Imagine a group of interacting agents (eg, people, computers, birds, bacteria) subject to the attracting influence of the agents with which they communicate. Assume further that each agent is entitled to its own, distinct algorithm for deciding whom to listen to when. The communication graph may thus evolve endogenously in arbitrarily complex ways. We show that such an "influence system" is almost surely convergent if the communication is bidirectional and asymptotically periodic in general. This suggests that social networks are more conducive to consensus than are older media like radio, tv, and newspapers. The proof introduces a technique of "algorithmic renormalization" likely to be of broader interest.

Lecture 2: Why Natural Algorithms are the Language of the Living World
Tuesday, April 23, 2013, 14:30
Room 337, Computer Science Taub Building

The glory of 20th century physics was in many ways the triumph of mathematics. Lacking the requisite symmetries, the life sciences of today are unlikely to witness a repeat of this miraculous match. Unlike electromagnetism, for example, cancer will not be explained by a few differential equations.

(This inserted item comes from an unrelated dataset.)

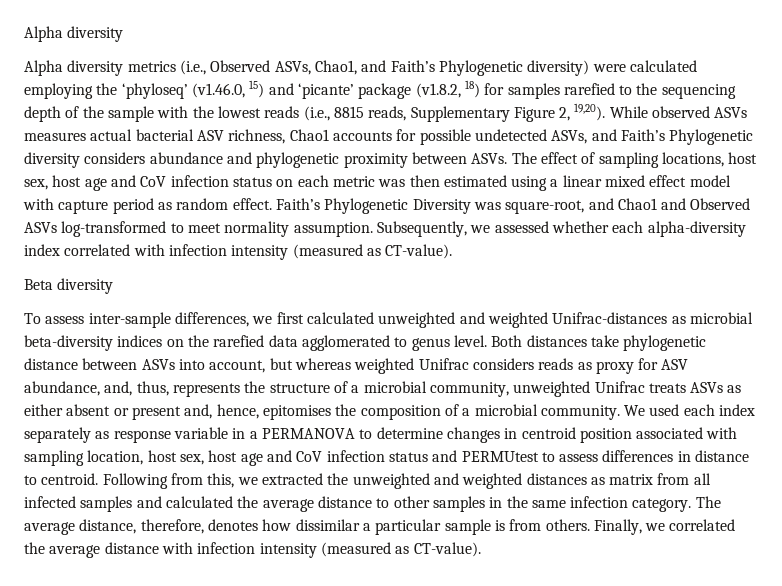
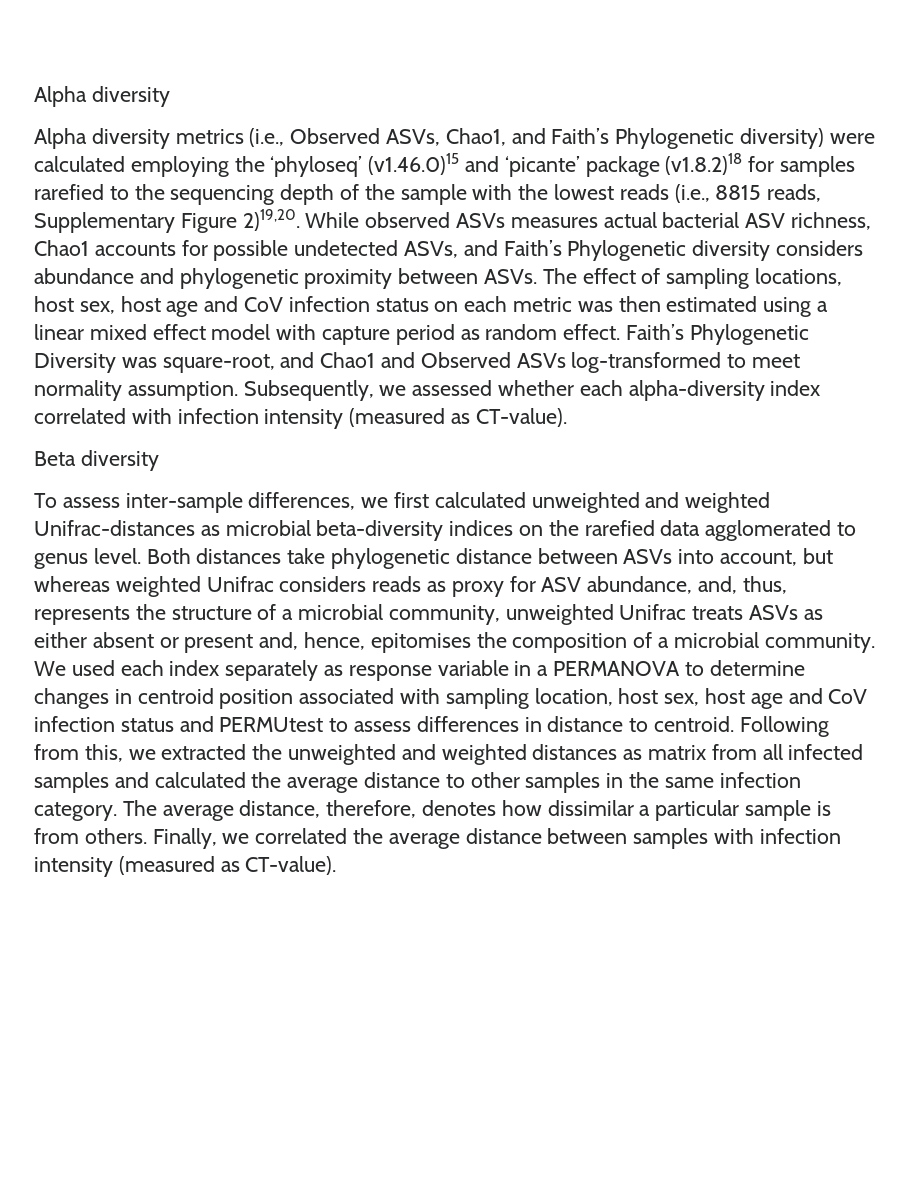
[191,80,265,98] (v1.46.0, 15) -> [368,153,460,175] (v1.46.0)15
[415,80,480,98] (v1.8.2, 18) -> [665,153,743,175] (v1.8.2)18
[559,103,606,121] 2, 19,20). -> [242,209,300,231] 2)19,20.
(159, 548) none -> [547,828,709,849] between samples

The high descriptive complexity of biology seems to call for a new language --- not a language of equations but of algorithms. The challenge is to find it and then decipher it within the world of biology.

Just as equations are studied via other equations, so natural algorithms must be approached through the lens of other algorithms, which in turn points to the need for an "algorithmic calculus." I'll sketch what such a program might entail in the context of "influence systems," which form a broad family of multiagent dynamics encountered in the living world. (This lecture will be entirely self-contained.)